Index Funds vs. Mutual Index Funds
"Index funds" can refer to both ETFs and Mutual Funds that follow an index. However, in the investment world, Mutual Index Funds are commonly just referred to as "Index Funds." For clarity, we recommend naming them "Mutual Index Funds."
Stock market opening hours
Stocks, ETFs and Danish Investment Fund can be bought and sold during certain hours throughout the day. These hours vary by exchange and region. For example, the Saudi Stock Exchange (known as "TADAWUL") operates from Sunday to Thursday.
About Danish Investment Funds
From an investor viewpoint, Danish Investment Fund and an ETF differentiate only in three ways:
- They are taxed differently (which we will see later in 6. Taxes)
- There are about the same number of active and passive Danish Investment Funds
- Danish Investment Fund prices (Net Asset Value - NAV) must be updated at least three times a day, whereas ETF prices (Net Asset Value - NAV) change constantly (source, source)
Otherwise, they are pretty much the same.
Terminology and Clarity
Discussions about Danish Investment Funds can be quite confusing. The danes refer to them as "(Dansk) Investeringsforening" (Eng: Investment Association), "Børsnoteret Fond" (Eng: Stock-Exchange Listed Fund, which naming wise should not be confused with Exchange Traded Fund - ETF), or simply "Dansk Fond" (Eng: Danish Fund). This can be quite annoying discussing Funds in a global context. For clarity, we recommend always referring to them as Danish Investment Funds or "(Dansk) Investeringsforening" in Danish and nothing else. For example, Danish Funds might also mean Mutual Funds that are registered in Denmark. They also shouldn’t be called Danish ETFs, since there is only one actual Danish ETF.
Fees
All Investment Funds have fees, which are necessary for the Fund company to offer and operate the Funds. These fees include:
- management fees
- costs of buying/selling investments
- and other fees.
The fee is paid out of your Fund's assets, meaning you are not directly charged.

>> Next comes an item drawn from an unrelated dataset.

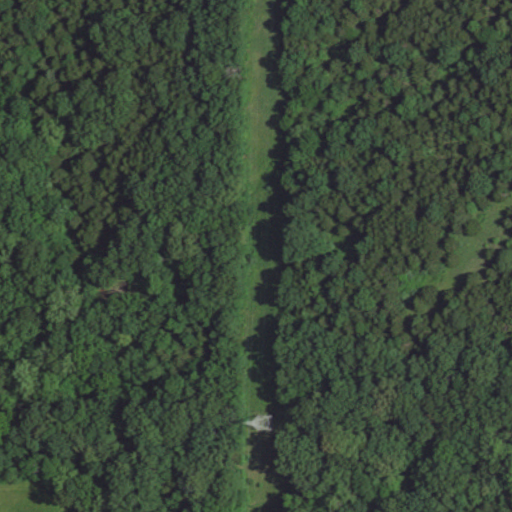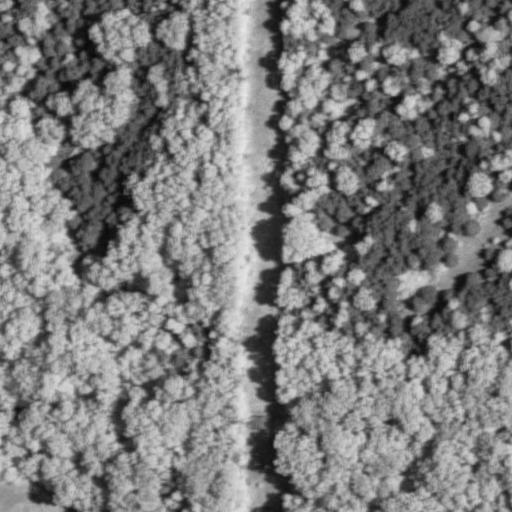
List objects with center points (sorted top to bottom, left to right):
power tower: (265, 424)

What are the differences between Stocks, Shares, and Equity?
Equity and shares may not have been mentioned in the list above because people often use these terms interchangeably. Let's explore their meanings.
A company's Stock consists of Shares. For example, a person might own 100 Shares of Amazon's Stock. One Share is the smallest unit of ownership in a company. So, you buy Shares (portions) of a Stock (collection).
Equity represents the total ownership of a company. If a company has 100 Shares and you own 10, then you own 10% of the company's Equity, or sometimes also referred to as you hold a 10% "Equity stake" in that company.